Langowan, Fajarmanado.com – Pemilihan Kepala Daerah (Pilkada) di Kabupaten Minahasa, sampai saat ini masih terkesan dingin. Belum ada bakal calon yang secara nyata-nyata menyatakan kesediaan menjadi calon Bupati Minahasa. Meski sejumlah nama mulai digadang-gadang, namun terlihat baru petahana (incumbent) Jantje Wowiling Sajow yang aktif bersosialisasi untuk mencalonkan diri kembali.
Sementara, nama-nama lain, seperti Ivan Sarundajang, Robby Dondokambey, Hangky Arthur Gerungan, Careig Runtu, masih sebatas disebut-sebut sebagai kandidat calon bupati Minahasa. Belakang ini muncul nama Denny Tombeng. Meski dua kali gagal sebagai calon wakil bupati dalam pilkada sebelumnya, namun Denny Tombeng ternyata tidak patah arang.
Dihubungi via telepon, Senin (27/02), Denny Tombeng menyatakan akan tetap bersedia dicalonkan, bila mendapat dukungan dari masyarakat Minahasa.

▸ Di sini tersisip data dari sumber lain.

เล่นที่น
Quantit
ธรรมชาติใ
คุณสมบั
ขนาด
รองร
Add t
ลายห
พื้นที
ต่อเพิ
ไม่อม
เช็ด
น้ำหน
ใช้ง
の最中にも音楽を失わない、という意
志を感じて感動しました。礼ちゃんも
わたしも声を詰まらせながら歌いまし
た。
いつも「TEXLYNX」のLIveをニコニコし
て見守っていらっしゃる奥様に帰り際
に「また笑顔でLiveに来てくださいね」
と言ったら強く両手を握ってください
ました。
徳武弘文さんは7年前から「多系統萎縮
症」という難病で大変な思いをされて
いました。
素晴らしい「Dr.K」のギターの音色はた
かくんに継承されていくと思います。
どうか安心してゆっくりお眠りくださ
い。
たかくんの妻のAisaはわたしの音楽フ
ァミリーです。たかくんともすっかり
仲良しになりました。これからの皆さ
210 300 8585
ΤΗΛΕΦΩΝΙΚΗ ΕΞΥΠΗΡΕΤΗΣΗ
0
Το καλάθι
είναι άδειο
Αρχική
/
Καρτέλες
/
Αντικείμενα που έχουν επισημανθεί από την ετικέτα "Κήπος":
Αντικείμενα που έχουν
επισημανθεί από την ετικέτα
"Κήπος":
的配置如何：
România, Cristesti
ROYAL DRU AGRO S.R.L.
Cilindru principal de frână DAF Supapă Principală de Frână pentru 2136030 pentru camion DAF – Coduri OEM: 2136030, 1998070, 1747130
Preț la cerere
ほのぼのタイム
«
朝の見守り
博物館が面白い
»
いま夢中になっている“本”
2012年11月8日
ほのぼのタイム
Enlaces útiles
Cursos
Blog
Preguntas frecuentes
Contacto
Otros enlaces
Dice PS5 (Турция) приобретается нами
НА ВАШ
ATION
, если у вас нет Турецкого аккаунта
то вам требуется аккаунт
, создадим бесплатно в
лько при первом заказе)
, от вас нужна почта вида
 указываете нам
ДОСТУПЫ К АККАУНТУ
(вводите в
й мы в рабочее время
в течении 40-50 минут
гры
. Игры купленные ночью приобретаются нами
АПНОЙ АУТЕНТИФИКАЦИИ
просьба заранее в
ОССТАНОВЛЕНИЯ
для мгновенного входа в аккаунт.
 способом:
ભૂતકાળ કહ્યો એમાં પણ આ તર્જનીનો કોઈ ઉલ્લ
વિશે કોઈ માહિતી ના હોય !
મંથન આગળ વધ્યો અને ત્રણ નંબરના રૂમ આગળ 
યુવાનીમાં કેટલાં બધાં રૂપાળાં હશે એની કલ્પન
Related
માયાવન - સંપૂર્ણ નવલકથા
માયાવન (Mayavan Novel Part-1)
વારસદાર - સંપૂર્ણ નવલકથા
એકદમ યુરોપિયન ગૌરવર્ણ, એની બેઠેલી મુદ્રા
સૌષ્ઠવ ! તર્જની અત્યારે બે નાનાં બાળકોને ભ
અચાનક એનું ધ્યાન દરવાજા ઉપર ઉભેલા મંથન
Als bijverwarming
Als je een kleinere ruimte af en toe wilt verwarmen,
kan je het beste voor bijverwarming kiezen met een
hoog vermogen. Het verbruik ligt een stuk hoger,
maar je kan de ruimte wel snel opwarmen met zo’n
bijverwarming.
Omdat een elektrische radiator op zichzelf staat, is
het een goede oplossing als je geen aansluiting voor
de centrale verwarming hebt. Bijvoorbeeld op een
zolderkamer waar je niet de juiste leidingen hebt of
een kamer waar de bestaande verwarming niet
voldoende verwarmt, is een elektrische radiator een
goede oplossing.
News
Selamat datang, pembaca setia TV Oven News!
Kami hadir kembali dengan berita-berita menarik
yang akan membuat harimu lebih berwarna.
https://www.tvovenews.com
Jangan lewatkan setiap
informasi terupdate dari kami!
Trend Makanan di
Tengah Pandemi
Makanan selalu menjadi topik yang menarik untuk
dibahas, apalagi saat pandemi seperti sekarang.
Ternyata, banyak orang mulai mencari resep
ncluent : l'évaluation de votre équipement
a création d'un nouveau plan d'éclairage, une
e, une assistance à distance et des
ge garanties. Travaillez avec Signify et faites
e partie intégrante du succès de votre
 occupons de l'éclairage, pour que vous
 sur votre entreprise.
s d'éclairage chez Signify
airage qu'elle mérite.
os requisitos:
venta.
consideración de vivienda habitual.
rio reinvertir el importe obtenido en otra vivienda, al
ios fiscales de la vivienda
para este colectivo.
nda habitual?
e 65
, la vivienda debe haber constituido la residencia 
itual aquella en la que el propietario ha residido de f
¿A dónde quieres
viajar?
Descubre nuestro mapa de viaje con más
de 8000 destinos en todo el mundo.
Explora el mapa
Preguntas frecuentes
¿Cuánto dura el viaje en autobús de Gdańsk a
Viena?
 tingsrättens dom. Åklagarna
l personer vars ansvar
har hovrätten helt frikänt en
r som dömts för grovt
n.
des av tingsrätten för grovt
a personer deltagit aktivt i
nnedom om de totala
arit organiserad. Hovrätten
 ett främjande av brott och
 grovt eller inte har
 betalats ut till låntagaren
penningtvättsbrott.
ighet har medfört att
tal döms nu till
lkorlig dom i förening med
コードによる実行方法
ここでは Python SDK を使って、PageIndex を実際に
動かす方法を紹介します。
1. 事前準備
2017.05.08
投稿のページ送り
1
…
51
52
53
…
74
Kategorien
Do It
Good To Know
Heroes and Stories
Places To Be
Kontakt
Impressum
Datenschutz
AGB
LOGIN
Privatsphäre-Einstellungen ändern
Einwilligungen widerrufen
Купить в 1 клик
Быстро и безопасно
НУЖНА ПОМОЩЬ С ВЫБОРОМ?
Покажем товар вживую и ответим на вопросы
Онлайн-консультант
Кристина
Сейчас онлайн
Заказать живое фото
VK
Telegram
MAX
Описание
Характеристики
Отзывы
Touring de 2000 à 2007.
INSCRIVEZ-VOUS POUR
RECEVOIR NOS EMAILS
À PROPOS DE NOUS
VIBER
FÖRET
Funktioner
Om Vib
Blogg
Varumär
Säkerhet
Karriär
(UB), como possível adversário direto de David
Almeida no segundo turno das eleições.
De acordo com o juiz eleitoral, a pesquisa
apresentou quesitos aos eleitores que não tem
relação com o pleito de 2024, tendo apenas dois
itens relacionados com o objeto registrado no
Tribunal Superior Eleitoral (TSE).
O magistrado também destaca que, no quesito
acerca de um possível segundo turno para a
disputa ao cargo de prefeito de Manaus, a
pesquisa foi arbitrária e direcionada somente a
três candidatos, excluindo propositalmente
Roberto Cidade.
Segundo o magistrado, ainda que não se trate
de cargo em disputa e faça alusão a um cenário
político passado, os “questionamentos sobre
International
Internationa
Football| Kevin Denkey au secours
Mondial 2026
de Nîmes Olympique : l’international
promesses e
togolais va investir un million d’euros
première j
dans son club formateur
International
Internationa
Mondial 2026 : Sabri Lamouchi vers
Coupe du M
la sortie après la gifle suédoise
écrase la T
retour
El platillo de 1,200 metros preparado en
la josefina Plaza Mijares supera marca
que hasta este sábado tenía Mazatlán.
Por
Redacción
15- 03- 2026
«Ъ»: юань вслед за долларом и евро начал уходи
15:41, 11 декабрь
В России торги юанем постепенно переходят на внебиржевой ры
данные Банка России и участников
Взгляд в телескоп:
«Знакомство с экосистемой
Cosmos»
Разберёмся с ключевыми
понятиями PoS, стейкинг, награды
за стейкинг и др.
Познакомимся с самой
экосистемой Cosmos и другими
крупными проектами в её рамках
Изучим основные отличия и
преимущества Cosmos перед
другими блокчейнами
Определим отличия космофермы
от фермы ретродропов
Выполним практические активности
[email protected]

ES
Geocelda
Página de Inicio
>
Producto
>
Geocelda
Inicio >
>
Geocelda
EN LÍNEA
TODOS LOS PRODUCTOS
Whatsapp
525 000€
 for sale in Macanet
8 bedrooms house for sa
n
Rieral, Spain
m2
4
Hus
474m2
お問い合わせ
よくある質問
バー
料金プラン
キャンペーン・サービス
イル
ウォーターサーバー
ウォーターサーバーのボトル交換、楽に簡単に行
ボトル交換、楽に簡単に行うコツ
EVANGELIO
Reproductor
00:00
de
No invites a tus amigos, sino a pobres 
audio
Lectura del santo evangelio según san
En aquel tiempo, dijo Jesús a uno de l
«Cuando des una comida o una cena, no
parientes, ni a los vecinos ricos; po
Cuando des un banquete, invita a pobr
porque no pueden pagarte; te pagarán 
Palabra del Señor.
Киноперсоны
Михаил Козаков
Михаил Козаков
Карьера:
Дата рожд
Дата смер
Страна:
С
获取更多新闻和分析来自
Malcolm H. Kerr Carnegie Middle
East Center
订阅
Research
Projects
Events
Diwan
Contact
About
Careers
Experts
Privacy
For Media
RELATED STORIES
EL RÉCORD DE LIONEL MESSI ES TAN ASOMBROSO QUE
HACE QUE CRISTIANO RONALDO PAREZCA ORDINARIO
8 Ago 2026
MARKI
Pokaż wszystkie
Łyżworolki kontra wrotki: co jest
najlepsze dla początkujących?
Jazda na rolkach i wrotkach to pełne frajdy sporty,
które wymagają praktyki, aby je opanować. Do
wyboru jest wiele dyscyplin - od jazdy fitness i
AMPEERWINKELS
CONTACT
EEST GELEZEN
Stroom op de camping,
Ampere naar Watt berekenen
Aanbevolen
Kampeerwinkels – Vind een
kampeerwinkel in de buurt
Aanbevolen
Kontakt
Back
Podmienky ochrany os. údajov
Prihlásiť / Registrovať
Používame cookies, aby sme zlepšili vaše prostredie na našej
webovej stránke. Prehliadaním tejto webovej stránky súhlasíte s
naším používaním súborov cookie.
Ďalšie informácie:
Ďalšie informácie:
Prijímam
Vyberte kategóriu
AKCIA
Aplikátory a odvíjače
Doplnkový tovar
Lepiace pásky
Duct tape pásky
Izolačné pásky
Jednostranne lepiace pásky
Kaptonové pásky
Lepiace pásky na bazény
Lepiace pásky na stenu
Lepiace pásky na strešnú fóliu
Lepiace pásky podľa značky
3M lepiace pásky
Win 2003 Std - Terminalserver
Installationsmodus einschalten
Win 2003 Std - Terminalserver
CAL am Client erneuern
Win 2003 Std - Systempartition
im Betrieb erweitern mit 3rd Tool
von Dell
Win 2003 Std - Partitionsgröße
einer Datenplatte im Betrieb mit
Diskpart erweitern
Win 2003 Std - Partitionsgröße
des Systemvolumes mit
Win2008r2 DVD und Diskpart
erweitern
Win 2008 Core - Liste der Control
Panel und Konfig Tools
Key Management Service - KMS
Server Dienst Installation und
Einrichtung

“Di dunia politik, semua bisa terjadi. Meski pernah mengalami kegagalan, tapi kalau masyarakat mendukung, saya tetap bersedia menjadi calon bupati,” tuturnya.
Sebagai Ketua DPC Partai Demokrat Minahasa, Denny Tombeng merasa tidak terlalu sulit untuk mencari partai koalisi.
“Untuk Partai Demokrat, terbuka untuk bisa melakukan koalisi. Apakah dengan Partai Gerindra atau juga dengan partai-partai lain, semuanya terbuka,” jelas Tombeng.
Sementara itu, pengamat sosial politik dari Unsrat, Albert Kusen, yang dihubungi terpisah, mengungkapkan, untuk Pilkada Minahasa, calon petahana Jantje W. Sajow (JWS) memang masih cukup kuat.
“Seandainya JWS mengalami nasib seperti Yabes Gaghana, siapapun pasangan calon dari PDI-P kemungkinan akan mengalami nasib seperti incumbent di Sangihe,” ujarnya.
Masalah pasangan JWS, tambahnya, kalau tidak ada figur di kawasan Tountemboan sekelas Wabup Ivan Sarundajang, sebaiknya paslon ini tetap dipertahankan.
“Kalau Ivan juga hendak maju, coba ambil pasangan dengan Sekretaris Kabupaten Jeffry Korengkeng,” tuturnya.